PL

Help knows no borders

Small talk
Polish hotel group Arche has been going out of its way to provide accommodation for Ukrainian refugees. Władysław Grochowski, the chairman of Arche Group, tells us exactly how it is able to do this while maintaining its normal operations.

Grupa Arche was one of the first companies in Poland to offer aid for the situation in Ukraine. What does this mean in practice?

Władysław Grochowski, chairman, Arche Group: We are providing around 5,000 places in our hotels on a rotational basis. When we know that people are coming west and some are trying to find apartments for themselves, we help them to relocate and find such places. The refugees receive free food and board from us, but those who can do, pay. A lot of companies are buying up places to stay for their Ukrainian employees. Of course, all the time we’ve been taking in people free of charge if they need it and we’ve been collecting donations, for which we are extremely grateful. What we need most is food for the kitchens in our hotels. But our activities are not just limited to food and board. Most of our Ukrainian guests – mothers with children – need time to catch their breath. Many have only just completed a long and arduous journey, so we are helping by, for example, setting up play areas for the children where volunteer carers can organise activities for them. We have also set up information points with volunteers who speak Ukrainian and can provide essential information, such as where to go for medical and legal advice or even just how to get to the nearest store. These places also give us information about what is needed the most. We then draw up lists of the items required and put together aid parcels.

The Arche group has 16 hotels. How many of these are involved in such activities?

All of them. We’ve set up a crisis council to coordinate these activities and direct refugees to wherever there are places. We are continuing to provide more places for refugees, including in Warsaw, because a hotel should as far as possible operate normally.

According to your media posts you are gradually running out of space, But you still manage to carry on!

All the time we have been continuing to manage the influx and whenever necessary we move those in need to other centres we have. Also, our hotel directors are turning other spaces such as conference rooms into additional places for people to sleep. We also have our regular operations, so we are looking for other centres that can be quickly turned into somewhere to sleep, such as empty offices, student halls and school buildings. It doesn’t take us long to adapt a centre, normally just a few days. One such example is in Ożarów on Warsaw’s western outskirts, where with the help of volunteers we have managed to open a centre with 200 beds in the space of a week. We have even started making the beds ourselves! Several different companies are helping us to do this and one of them even gave us 1,000 mattresses.

Arche has been working with a number of different charities for a long time. One is the Lena Grochowska Foundation, which houses people displaced from Kazakhstan. How did this initiative arise?

Helping those displaced was the main aim of this charity and the reason why it was set up. So far we have helped 28 families. Later on, its activities were expanded to helping the mentally disabled – and now we are working hard to help Ukrainians. Of course, we haven’t forgotten those others who have been displaced, but now we are putting all our efforts into helping Ukrainian refugees.

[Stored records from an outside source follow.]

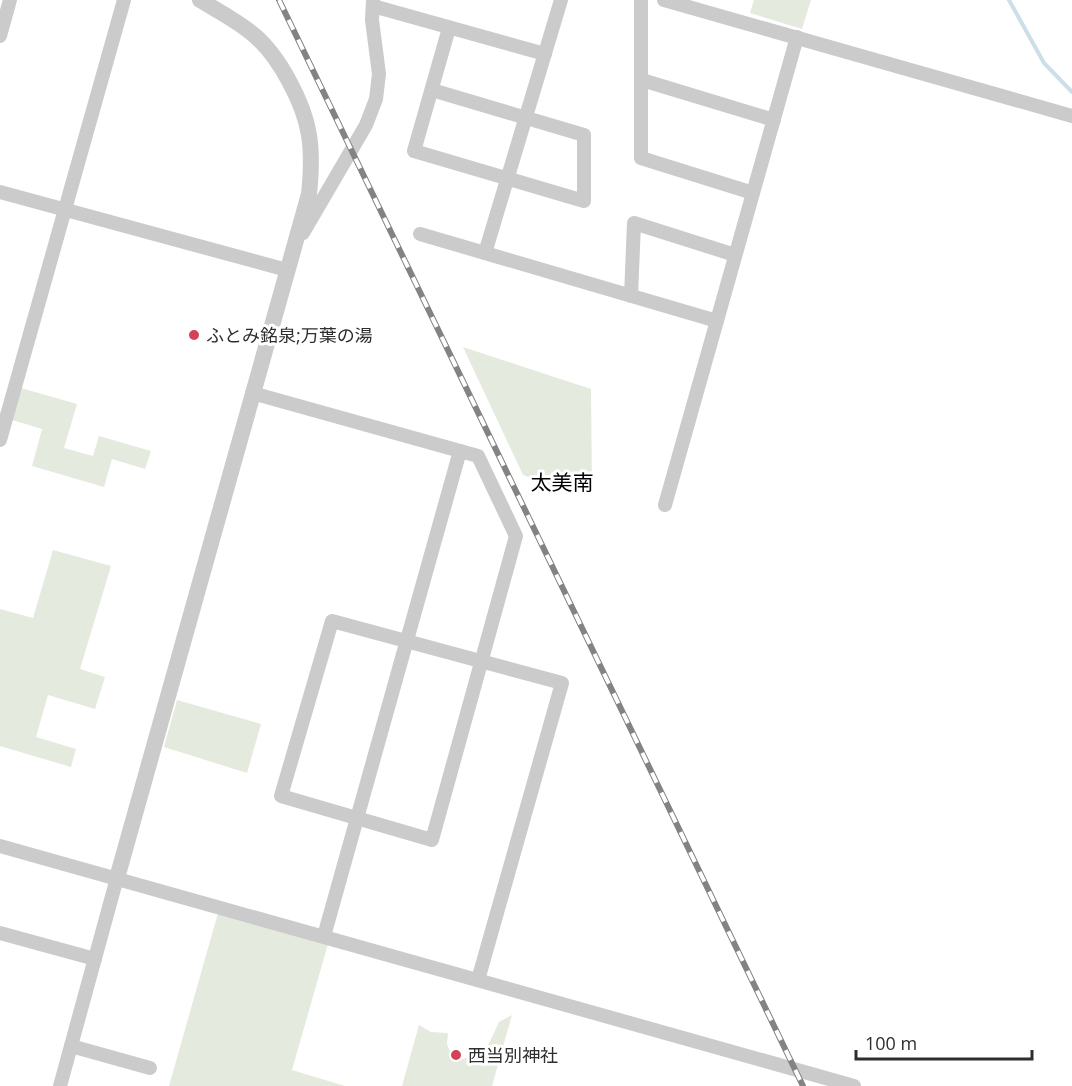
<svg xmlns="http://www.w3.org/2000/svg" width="1072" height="1086" viewBox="0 0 1072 1086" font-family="'Open Sans','Noto Sans JP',sans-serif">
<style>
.green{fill:#e5eade}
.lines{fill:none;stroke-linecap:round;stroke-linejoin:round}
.stream{stroke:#ccdfe8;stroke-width:4}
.minor{stroke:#cbcbcb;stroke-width:14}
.tertiary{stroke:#cbcbcb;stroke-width:16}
.rail-casing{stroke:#838383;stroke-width:6}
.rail{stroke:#fff;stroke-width:4;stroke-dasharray:11;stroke-linecap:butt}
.poi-dot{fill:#d44257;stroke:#fff;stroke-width:2}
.labels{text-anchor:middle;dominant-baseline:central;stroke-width:6;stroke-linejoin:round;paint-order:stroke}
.poi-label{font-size:18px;fill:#2e2e2e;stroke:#fff;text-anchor:start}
.quarter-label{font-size:21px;fill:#000;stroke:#fff}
</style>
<rect width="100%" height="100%" fill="#fff"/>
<g class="green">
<polygon points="754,0 811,0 802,29 750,13"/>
<polygon points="463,347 591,389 592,490 584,487 558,488 523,475"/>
<polygon points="21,388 77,404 64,448 93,456 99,436 151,451 145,469 112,459 104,487 32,466 42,429 12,420"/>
<polygon points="53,550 111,566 80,669 105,677 95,709 48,695 36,737 76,749 71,767 0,746 0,609 33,618"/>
<polygon points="177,700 261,724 247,773 164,747"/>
<polygon points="218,913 328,944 292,1070 345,1086 169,1086"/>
<polygon points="512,1015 492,1086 402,1086 419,1025 431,1032 448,1033 447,1044 454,1061 463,1059 486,1050 499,1022"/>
</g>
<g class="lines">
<polyline class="stream" points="1009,0 1044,63 1072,92"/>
<g class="minor">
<polyline points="641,0 641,158 753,193"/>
<polyline points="664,0 1072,116"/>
<polyline points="373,6 545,54"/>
<polyline points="0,36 10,0"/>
<polyline points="642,80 774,120"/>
<polyline points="432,90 584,135 584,201 414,151 449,28"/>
<polyline points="0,192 287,270"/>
<polyline points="303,233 366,125 376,99 379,74 372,20 373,0"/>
<polyline points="420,234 717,321"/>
<polyline points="485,253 561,0"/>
<polyline points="631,296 634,223 735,255"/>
<polyline points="252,393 478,456 516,536 432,840 281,796 332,621 562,683 478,980"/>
<polyline points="0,440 124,0"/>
<polyline points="665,505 797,37"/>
<polyline points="0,846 854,1086"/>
<polyline points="0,933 95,959"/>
<polyline points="324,936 460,451"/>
<polyline points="71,1046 150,1068"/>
<polyline points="60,1086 117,878"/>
</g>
<path class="tertiary" d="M117,878L309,194C311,175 312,154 309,135C304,103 279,56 254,35C238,21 218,11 200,0"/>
<g class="rail-casing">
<polyline id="rail" points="279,0 803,1086"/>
</g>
<use href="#rail" class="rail"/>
</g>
<g class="poi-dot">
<circle cx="194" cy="335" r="6"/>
<circle cx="456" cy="1055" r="6"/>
</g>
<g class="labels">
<g class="poi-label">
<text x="206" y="335">ふとみ銘泉;万葉の湯</text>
<text x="468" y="1055">西当別神社</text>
</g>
<g class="quarter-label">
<text x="562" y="482">太美南</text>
</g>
</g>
<path d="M856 1050v9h176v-9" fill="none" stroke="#2e2e2e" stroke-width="3"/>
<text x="865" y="1050" font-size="18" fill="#2e2e2e" stroke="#ffffff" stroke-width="4.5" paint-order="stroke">100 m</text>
</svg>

In such a situation, is the charity able to plan anything for the future?

We are going to carry on with our current activities including repatriated displaced people, employing the mentally disabled and setting up new branches. These are our continuing long-term activities. We hope that helping refugees will be temporary and that the war will soon end. We also have some new ideas, although they have been shelved for the moment due to the current situation. Recently we helped to build a school in the town of Bousso in Chad. We want to go back there and build a small hospital and enlarge the school. We also came up with the idea of providing apartments to the homeless in vacant flats that these future residents would renovate themselves. We want to provide all those in need with the materials and professional advice for doing this, and I think that there could be many takers.

With so many charitable activities it might be easy to overlook the fact that Arche is also a business that operates mainly in the residential and hotel markets. What are your immediate business plans?

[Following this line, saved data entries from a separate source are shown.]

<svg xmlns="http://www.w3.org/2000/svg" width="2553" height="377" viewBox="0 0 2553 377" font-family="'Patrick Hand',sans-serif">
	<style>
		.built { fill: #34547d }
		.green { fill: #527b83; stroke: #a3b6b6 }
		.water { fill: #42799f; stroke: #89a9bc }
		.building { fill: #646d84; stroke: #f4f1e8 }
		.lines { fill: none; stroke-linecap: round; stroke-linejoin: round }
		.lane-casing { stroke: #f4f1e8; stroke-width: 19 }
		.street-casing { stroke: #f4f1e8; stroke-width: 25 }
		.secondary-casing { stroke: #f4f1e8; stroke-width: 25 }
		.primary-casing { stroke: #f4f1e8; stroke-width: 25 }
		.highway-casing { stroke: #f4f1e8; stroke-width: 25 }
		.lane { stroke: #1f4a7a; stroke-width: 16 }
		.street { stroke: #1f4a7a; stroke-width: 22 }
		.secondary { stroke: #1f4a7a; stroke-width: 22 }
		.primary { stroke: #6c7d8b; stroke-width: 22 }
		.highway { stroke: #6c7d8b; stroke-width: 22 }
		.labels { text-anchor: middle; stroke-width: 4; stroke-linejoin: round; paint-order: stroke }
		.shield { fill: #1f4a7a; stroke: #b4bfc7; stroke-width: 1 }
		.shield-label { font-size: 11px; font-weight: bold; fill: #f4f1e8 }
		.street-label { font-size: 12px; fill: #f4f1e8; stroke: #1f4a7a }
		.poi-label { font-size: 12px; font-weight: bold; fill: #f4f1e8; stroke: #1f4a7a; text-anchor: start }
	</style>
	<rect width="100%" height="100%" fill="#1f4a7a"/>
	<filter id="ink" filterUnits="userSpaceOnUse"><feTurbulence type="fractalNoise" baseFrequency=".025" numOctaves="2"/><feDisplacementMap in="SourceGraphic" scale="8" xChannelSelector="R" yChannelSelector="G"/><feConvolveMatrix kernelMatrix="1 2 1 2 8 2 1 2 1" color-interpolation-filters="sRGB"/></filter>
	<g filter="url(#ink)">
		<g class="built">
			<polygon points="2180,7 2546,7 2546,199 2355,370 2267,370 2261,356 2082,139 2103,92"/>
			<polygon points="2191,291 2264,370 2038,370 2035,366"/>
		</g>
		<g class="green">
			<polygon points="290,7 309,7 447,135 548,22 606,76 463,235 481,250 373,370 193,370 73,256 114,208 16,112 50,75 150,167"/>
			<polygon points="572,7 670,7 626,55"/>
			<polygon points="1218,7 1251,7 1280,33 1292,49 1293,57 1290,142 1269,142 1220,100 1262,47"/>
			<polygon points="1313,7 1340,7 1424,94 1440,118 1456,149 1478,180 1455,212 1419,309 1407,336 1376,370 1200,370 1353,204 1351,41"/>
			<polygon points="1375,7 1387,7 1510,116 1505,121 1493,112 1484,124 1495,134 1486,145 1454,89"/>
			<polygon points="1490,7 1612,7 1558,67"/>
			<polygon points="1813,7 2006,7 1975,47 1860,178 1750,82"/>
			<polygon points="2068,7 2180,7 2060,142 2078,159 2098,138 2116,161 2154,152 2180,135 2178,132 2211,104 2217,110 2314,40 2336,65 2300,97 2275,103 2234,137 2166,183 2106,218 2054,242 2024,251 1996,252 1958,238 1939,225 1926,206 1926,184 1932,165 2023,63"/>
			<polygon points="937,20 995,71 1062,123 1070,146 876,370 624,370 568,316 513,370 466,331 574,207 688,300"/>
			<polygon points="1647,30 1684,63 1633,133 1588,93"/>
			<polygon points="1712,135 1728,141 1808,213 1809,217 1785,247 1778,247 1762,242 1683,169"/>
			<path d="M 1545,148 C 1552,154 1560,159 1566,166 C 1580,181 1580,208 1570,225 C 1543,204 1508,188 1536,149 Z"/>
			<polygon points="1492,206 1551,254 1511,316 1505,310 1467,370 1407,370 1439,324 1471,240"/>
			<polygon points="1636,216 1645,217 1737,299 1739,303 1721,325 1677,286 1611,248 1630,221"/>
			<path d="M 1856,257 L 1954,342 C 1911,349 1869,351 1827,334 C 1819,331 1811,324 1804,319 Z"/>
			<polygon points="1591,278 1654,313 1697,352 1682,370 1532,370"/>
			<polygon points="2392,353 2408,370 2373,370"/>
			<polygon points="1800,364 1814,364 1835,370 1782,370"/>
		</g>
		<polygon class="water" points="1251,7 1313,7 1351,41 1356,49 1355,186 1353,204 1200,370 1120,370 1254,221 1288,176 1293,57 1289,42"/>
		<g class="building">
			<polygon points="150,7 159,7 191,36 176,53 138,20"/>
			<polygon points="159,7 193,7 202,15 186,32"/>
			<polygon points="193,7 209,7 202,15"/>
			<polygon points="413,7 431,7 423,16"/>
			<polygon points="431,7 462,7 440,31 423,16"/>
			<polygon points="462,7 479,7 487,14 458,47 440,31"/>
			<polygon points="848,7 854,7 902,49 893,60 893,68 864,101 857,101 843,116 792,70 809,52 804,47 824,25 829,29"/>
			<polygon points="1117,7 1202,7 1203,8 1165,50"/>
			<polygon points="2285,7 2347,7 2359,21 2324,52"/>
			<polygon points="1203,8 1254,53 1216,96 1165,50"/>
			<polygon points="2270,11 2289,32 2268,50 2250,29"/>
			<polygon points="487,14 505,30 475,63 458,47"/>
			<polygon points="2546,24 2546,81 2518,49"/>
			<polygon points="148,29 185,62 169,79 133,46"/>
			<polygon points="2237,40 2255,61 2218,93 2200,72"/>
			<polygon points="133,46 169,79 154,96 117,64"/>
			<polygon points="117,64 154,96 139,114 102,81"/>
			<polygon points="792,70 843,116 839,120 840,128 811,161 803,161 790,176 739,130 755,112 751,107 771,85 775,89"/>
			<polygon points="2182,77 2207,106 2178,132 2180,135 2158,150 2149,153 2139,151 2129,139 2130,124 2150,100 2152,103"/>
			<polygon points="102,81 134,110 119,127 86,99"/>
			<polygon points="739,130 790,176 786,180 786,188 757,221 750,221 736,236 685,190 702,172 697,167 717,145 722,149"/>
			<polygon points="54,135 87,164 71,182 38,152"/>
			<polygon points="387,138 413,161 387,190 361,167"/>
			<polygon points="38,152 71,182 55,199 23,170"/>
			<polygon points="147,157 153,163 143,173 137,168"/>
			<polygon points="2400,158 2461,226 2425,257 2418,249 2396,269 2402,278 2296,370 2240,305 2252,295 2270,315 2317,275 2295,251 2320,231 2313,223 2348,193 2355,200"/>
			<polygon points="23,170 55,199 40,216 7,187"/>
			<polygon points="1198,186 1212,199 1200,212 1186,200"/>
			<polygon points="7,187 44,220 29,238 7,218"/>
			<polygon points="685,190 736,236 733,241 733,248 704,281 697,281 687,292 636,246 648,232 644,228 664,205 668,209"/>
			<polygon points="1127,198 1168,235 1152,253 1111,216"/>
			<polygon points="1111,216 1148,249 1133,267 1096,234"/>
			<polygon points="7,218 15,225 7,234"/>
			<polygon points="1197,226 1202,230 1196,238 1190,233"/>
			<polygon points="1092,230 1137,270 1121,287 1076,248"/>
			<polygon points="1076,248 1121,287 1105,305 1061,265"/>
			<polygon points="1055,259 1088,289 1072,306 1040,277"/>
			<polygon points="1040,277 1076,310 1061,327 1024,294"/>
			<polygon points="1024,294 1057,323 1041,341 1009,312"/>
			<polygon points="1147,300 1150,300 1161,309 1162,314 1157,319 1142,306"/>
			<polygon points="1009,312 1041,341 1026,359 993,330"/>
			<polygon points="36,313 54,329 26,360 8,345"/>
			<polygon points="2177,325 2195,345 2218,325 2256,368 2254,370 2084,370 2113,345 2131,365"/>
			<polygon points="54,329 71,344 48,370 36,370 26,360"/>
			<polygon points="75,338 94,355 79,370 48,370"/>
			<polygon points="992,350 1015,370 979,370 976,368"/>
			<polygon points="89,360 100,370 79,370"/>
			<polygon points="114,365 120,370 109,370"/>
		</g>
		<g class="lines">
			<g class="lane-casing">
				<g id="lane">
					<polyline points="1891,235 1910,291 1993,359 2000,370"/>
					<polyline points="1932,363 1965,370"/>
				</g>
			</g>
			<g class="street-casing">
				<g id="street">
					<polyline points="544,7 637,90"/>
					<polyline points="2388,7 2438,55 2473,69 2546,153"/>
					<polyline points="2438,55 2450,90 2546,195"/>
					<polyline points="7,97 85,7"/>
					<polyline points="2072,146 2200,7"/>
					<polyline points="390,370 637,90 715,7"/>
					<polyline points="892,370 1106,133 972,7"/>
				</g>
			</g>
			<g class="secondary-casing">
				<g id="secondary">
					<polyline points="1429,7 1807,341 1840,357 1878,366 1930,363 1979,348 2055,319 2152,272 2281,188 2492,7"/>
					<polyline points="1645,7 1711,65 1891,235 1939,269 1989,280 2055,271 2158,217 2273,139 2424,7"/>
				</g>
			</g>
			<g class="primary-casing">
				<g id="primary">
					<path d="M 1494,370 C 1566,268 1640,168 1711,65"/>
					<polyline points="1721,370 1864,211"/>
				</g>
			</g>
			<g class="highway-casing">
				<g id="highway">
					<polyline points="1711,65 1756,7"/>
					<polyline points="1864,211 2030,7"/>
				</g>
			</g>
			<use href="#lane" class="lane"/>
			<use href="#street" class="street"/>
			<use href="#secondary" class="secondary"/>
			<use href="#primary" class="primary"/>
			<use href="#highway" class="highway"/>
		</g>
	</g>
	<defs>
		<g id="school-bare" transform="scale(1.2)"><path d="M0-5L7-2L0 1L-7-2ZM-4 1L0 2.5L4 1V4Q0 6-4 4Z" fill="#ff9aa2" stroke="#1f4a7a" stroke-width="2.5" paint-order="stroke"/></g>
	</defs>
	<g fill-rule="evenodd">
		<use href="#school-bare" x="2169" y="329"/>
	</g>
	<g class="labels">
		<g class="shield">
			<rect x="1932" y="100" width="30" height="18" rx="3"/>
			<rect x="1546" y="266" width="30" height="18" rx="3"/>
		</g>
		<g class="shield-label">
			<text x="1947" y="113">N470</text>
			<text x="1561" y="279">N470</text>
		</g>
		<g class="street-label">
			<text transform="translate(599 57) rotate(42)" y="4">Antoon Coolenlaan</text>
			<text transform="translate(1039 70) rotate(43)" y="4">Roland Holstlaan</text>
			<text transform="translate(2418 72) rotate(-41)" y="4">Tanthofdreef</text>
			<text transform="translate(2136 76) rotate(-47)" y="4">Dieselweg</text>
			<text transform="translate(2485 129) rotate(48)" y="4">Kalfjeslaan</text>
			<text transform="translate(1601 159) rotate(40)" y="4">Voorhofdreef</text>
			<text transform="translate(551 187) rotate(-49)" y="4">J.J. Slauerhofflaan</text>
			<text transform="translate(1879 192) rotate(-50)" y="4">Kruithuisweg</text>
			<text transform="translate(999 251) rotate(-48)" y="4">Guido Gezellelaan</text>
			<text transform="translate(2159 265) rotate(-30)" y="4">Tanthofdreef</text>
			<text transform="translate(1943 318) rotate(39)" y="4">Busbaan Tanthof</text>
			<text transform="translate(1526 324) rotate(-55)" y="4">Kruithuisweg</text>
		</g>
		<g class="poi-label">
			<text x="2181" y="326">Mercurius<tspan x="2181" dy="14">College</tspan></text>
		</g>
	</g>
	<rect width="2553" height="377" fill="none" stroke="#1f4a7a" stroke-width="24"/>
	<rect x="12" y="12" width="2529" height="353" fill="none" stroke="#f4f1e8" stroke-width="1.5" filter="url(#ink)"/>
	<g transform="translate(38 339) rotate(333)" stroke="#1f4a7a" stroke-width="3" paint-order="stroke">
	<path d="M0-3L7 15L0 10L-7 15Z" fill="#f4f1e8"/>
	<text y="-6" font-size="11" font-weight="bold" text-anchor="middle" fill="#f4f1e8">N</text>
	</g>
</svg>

We are going to grow in both sectors at the same time. Our hotels are mainly going to open in historic and rundown buildings that we aim to provide with a second lease of life. For many years we haven’t been purchasing land that wasn’t previously built on. Every year we intend to restore a number of such buildings into hotels and build hundreds of apartments. Renovation is definitely more interesting than developing a new hotel. Recently we completed one such hotel – the Uphagen Court in Gdańsk – and have more in the pipeline, such as in an aeroplane factory in Mielno and in a sanatorium in Nałęczów.